In fact, Gaskell’s book is about how Brontë’s remarkable talent developed in the obscure and strange conditions of her life. It has not been properly appreciated that Gaskell shows us how Charlotte Brontë became a great novelist. The biography is a study of talent. When we account for the fact that this book is a study of talent, and Gaskell and Brontë’s Christianity, we can see its merits more clearly,—and see that if Gaskell’s hadn’t won the culture war, she wouldn’t have been able to focus on Brontë’s development as a writer as much.
The fact that a gang of ahistorical, myopically literary critics later misread her book is hardly Gaskell’s fault.
“It is possible that it would have been better to have described only good and pleasant people, doing only good and pleasant things (in which case they could hardly have written at any time): all I say is, that never, I believe, did women, possessed of such wonderful gifts, exercise them with a fuller feeling of responsibility for their use.”
Elizabeth Gaskell, Life of Charlotte Brontë
Victorian culture wars
When Charlotte Brontë died in 1855 her reputation was up for grabs. Jane Eyre had been praised by many as a startling work of innovation: a novel about the moral development of a woman with a deep understanding of her consciousness was a new thing in literature.
Many, though, found it “coarse”, “unwomanly”, and “unchristian”. That was big talk for the 1840s. And this matters. There was a crucial link between the personal and the professional for women writers.
As Nell Stevens said,
The idea that Brontë was, in the words of one article, “a filthy minx” seems to us irrelevant now (if luridly exciting). But if people don’t read your books because they think you’re a whore, that is not exciting at all.
This affected Victorian men too. Dickens did himself no favours by leaving his wife.
People speculated freely on Brontë’s personality. Who could have written such a book other than a woman who had “long forfeited the society of her own sex”? Matthew Arnold called Jane Eyre, “a hideous, undelightful, convulsed, constricted novel… one of the most utterly disagreeable books I’ve ever read.” He attributed this to the fact that “the writer’s mind contains nothing but hunger, rebellion and rage.” You almost expect, Donald Trump style, to find the word “Sad” at the end of that little outburst.
The Quarterly Review said,
We do not hesitate to say that the tone of mind and thought which has overthrown authority and violated every code human and divine abroad, and fostered Chartism and rebellion at home, is the same which has also written Jane Eyre.
Imagine thinking that the person who wrote Jane Eyre must have violated every code human and divine. If you enjoy the culture wars, you might also be interested in Victorian periodicals…

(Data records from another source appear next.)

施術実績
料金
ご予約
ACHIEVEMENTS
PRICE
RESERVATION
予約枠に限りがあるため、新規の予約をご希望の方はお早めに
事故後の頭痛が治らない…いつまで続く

Both her remarkable talent, and her bothered and beleaguered reputation meant that a biography was in order when Brontë died. And so Elizabeth Gaskell, novelist and friend, was called in. Her Life of Charlotte Brontë became a classic in its own right. Inevitably, it also became part of the literary culture wars, in its time and ours.
I want to show you that these culture wars issues, while important, are a distraction. It’s time to re-think this excellent book and see it for what it really is: a prescient study of how talent develops in unusual circumstances. Elizabeth Gaskell won the culture war of the 1850s and by doing so she put the focus where it belongs:—on the development of great talent in Charlotte Brontë and her sisters.